Aōdō Denzen (亜欧堂 田善) was a Japanese painter and copperplate engraver. A leading figure in Japanese painting during the late Edo period, he is credited with introducing Western painting to Japan.

== Biography ==

=== Early life ===
Aōdō was born Zenkichi Nagata (永田 善吉, Nagata Zenkichi) in 1748 in Sukagawa, Mutsu Province (now Fukushima Prefecture), Japan. He was the second son of Sōshirō Nagata, a wealthy farm implement dealer. Upon the death of his father, he helped his older brother, Jokichi, who was a dyer, for a long time.

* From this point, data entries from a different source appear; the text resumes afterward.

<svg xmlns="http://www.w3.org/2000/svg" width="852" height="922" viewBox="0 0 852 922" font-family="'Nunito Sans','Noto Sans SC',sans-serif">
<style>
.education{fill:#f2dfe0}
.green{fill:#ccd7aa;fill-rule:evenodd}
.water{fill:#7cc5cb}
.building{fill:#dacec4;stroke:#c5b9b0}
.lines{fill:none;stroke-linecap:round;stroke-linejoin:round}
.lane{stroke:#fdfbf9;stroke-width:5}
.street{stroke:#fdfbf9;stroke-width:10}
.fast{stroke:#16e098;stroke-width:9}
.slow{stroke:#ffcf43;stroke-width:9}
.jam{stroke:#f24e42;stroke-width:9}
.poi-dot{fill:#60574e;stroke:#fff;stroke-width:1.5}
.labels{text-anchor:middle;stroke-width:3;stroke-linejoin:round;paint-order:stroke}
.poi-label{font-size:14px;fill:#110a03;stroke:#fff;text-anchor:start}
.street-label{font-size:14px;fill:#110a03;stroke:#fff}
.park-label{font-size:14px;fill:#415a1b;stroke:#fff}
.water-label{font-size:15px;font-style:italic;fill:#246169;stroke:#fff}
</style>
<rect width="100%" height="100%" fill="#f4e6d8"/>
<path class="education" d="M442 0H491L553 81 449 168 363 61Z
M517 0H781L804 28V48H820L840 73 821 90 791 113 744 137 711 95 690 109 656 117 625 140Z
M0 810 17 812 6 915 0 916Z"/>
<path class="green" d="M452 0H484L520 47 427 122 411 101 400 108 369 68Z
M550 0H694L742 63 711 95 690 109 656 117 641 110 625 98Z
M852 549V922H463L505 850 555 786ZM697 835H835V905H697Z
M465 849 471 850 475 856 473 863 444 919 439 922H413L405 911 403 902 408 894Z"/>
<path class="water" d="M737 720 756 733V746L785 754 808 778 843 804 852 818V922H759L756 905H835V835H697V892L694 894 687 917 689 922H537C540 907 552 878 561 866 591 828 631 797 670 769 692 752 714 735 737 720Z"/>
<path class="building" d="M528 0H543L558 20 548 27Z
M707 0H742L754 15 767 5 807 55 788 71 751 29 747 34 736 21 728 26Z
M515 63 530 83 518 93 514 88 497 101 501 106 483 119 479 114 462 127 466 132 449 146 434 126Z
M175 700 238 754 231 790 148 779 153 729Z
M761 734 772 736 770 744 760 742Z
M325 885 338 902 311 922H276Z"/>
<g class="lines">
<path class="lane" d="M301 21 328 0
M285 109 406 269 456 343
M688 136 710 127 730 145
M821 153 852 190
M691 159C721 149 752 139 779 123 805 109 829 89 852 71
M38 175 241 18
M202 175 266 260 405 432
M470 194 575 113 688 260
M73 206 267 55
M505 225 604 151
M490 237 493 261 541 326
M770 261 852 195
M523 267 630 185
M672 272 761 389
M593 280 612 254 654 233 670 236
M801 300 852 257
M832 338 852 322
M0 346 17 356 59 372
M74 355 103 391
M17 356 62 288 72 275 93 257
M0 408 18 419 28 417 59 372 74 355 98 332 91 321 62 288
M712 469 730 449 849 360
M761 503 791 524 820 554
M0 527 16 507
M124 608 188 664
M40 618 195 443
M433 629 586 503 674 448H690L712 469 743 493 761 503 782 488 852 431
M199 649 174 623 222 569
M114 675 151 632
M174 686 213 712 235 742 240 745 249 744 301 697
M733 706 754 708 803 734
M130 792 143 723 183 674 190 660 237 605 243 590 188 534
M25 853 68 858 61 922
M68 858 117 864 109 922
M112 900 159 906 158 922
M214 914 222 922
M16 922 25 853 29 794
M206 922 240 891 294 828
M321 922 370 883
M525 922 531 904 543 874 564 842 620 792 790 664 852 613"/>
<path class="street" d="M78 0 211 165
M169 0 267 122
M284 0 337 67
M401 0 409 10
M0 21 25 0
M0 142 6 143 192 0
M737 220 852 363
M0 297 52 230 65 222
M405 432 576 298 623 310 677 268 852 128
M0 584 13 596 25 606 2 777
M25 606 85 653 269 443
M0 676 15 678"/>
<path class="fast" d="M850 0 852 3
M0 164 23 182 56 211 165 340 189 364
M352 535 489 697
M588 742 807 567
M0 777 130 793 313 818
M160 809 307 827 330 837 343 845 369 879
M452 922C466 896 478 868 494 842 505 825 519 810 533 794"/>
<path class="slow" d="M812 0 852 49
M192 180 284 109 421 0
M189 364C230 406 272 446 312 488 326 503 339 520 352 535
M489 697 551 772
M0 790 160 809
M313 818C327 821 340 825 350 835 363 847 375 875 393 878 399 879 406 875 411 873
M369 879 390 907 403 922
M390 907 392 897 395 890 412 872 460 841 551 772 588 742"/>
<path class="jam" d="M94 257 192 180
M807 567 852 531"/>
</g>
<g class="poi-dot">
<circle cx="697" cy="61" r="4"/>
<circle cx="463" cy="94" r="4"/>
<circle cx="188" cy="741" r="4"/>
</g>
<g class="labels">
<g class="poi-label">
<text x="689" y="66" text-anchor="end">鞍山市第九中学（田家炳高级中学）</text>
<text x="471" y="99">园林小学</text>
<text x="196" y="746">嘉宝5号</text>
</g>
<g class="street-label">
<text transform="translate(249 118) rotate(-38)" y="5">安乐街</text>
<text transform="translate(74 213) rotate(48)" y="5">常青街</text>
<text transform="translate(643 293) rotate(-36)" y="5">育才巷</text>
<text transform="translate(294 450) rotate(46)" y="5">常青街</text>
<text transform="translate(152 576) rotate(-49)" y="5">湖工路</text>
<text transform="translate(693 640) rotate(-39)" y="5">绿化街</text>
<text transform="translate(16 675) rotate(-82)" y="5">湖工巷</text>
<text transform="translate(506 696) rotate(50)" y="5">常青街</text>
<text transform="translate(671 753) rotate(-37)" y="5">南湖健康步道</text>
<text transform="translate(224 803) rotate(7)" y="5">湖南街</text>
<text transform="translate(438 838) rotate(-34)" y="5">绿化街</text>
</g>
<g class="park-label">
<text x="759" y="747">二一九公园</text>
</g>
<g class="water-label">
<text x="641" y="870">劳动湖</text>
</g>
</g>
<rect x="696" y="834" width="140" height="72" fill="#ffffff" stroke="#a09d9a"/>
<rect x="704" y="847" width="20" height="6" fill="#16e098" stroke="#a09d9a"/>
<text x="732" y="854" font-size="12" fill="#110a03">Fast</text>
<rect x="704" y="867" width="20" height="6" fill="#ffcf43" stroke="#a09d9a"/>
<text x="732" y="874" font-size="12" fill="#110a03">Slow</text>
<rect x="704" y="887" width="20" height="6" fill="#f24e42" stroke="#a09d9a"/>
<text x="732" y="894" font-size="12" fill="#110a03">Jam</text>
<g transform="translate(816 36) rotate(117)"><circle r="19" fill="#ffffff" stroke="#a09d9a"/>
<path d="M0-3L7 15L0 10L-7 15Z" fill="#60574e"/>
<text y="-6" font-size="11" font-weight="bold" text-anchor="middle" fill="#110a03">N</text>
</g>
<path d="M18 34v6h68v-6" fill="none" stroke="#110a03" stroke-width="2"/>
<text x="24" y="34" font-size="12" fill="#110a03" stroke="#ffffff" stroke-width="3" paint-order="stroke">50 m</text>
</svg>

Jokichi had a penchant for painting, and while working in the family business, Zenkichi learned painting from him.

=== Painting career ===
In his painting career, Aōdō employed Western-style painting techniques such as perspective and shading to achieve Western-style copperplate engraving. Adding Edo customs to Shiba Kokan's Western-style landscape paintings, he discovered new landscapes and perfected Western-style landscape copperplate engravings.

== Legacy ==
Sadaki Ota's Aōdō Denzen Collection, owned by the Sukagawa museum, was declared an important culturally significant in 1986. In 2001, Eiji Tsuburaya biographers cited Aōdō as an ancestor of Tsuburaya, claiming Tsuburaya inherited Aōdō's dexterity.